> Collected data:

********************

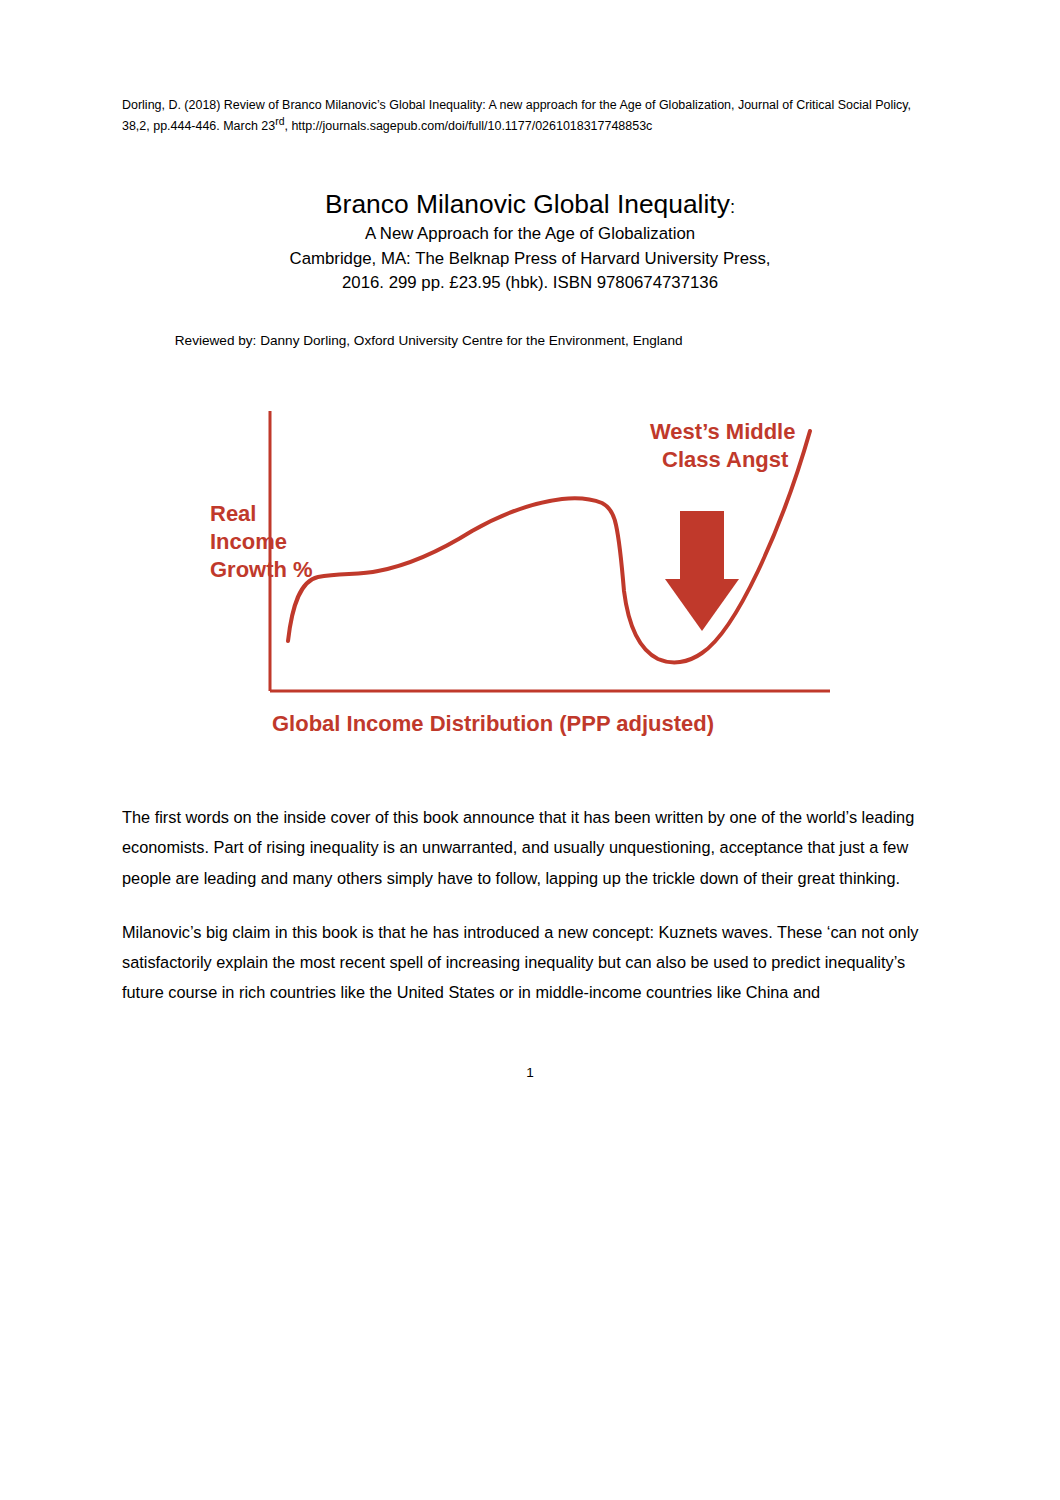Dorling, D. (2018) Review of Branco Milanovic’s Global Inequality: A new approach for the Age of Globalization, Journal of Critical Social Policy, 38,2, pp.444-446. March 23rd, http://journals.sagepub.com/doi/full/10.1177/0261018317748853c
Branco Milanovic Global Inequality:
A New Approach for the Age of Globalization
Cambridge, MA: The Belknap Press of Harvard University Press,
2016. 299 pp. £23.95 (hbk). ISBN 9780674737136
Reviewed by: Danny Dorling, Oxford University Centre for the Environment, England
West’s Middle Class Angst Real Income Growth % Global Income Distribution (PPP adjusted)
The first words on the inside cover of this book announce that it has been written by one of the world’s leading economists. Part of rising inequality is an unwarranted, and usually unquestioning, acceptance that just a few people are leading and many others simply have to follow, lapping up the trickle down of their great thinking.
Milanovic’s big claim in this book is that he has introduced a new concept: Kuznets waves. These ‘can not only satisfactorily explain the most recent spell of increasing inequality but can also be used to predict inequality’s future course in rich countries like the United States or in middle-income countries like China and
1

********************

> PROBLEM:
In the records above, find every line with the word "book" and copy it.

> WRITTEN ANSWER:
The first words on the inside cover of this book announce that it has been written by one of the world’s leading economists. Part of rising inequality is an unwarranted, and usually unquestioning, acceptance that just a few people are leading and many others simply have to follow, lapping up the trickle down of their great thinking.
Milanovic’s big claim in this book is that he has introduced a new concept: Kuznets waves. These ‘can not only satisfactorily explain the most recent spell of increasing inequality but can also be used to predict inequality’s future course in rich countries like the United States or in middle-income countries like China and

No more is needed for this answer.